I would like to but I am a musician, not a filmer.

----------


## LostKiddo

what kinda music ya make ?  :smiley:

----------


## jarrhead

I have a classical background that got me started, then I started playing bass. I learned with things like Tool (progressive rock) and then started learning lots of jazz.  I now play things like Between the Buried and Me, which is a collaboration of every damn musical idea in the world.

If you don't mind growling, I reccomend you watch the entire Colors DVD on youtube. If not, just watch Sun of Nothing and Ants of The Sky. Ignore the growls, and listen to the music. Also how they put literally dozens of music styles into those songs.
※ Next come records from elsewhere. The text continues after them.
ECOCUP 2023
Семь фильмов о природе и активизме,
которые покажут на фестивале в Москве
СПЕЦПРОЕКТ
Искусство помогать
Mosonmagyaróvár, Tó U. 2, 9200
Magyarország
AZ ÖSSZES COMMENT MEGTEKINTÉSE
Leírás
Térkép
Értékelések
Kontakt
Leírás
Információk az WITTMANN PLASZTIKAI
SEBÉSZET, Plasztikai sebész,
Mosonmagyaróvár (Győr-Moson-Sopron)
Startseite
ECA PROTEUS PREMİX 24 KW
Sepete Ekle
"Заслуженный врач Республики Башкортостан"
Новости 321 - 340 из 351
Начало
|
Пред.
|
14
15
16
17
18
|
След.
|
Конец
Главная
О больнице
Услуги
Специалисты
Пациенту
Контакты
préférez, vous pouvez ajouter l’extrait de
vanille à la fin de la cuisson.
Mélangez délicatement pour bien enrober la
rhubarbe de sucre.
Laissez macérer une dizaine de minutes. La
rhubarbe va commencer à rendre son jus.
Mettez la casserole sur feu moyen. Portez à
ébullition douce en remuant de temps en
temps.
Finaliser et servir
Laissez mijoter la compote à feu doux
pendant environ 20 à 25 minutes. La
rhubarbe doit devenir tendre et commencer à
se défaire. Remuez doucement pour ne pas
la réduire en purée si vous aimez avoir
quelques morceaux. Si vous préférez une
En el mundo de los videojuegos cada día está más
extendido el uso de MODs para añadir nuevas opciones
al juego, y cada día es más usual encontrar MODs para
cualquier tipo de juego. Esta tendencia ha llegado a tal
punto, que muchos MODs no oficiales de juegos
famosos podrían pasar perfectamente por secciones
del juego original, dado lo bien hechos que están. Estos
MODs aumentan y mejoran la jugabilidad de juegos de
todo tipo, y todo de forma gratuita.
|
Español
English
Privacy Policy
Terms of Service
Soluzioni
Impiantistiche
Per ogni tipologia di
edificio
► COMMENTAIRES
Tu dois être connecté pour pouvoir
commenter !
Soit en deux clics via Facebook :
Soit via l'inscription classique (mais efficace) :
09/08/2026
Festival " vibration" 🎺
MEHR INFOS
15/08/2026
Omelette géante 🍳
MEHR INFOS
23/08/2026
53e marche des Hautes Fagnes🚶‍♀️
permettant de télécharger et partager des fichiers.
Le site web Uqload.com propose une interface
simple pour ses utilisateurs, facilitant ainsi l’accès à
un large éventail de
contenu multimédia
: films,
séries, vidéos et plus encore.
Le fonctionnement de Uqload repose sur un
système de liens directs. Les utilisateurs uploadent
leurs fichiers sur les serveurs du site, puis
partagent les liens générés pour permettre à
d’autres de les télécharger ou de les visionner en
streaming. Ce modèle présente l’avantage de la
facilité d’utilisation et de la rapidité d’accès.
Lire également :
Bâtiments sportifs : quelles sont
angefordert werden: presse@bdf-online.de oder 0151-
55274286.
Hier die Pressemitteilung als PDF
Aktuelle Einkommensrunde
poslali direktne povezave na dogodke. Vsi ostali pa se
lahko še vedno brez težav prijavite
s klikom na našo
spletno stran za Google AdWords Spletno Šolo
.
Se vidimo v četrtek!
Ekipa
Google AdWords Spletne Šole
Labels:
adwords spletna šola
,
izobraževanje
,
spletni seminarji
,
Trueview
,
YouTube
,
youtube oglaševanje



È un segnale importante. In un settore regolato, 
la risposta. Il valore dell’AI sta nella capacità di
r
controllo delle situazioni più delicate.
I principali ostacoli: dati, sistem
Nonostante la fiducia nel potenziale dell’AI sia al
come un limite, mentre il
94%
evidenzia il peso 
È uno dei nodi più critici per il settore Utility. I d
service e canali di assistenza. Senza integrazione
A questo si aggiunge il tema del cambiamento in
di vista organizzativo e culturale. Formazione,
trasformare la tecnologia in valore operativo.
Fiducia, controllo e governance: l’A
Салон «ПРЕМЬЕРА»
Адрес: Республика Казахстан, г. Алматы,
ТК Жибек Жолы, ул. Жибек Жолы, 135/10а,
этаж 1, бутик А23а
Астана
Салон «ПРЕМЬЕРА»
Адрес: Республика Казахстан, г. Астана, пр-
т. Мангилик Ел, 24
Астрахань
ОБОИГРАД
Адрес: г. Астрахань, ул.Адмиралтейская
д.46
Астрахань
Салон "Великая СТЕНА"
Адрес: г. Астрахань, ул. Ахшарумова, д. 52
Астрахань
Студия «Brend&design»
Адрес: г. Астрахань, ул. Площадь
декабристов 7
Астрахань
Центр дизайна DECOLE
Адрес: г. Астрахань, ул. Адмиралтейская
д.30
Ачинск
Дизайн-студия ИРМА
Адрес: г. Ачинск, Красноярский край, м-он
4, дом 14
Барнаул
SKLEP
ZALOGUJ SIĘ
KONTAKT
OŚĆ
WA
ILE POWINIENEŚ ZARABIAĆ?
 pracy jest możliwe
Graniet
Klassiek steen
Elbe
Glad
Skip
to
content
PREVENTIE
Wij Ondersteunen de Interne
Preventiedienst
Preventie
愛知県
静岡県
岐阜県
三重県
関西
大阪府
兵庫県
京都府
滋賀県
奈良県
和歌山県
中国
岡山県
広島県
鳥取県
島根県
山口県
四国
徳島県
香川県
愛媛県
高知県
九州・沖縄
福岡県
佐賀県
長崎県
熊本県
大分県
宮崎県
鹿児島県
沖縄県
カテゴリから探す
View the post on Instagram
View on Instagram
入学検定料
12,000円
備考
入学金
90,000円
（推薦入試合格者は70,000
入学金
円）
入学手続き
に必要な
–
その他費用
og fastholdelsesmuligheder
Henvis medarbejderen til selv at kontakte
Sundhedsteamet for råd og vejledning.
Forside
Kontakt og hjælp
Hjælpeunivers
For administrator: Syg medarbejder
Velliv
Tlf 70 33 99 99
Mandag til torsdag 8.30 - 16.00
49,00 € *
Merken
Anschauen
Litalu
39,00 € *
Basically, here's my musical progression:

Classical
Rock/Metal
Progressive Rock
Dozens of Styles (Polka, mathcore, jazz, etc. etc. etc. all in one song)

----------


## LostKiddo

x

----------


## jarrhead

I can work with you on the music!  ::D: 

Would you like me to link you to the DVD?

----------


## LostKiddo

x

----------


## jarrhead

Alright.  

http://www.youtube.com/watch?v=iN74dEaD08A

Click related to get to parts 2-11.

Part 9 is my favorite, being a bassist and all..  :tongue2:   As well as the great transition to their last song that takes up two whole parts. It's 15 minutes long.

----------


## LostKiddo

x

----------


## jarrhead

huh? I wasn't suggesting using this DVD. I was just showing you my diversity of music styles.

----------


## LostKiddo

x

----------


## jarrhead

Sweet.  ::D:

----------


## LostKiddo

x:

----------


## jarrhead

I am looking forward. Either necro this thread if it's dead or PM me if it's not.

----------


## LostKiddo

x

----------


## jarrhead

what will the collab be about?

----------


## LostKiddo

x

----------


## Banana

wtf happened in this thread

i hate it when people do that

inb4lock

----------


## jarrhead

he deleted all his posts with xs. Miscommunication on my part and we got kinda heated. I think this project has gone straight to hell.

----------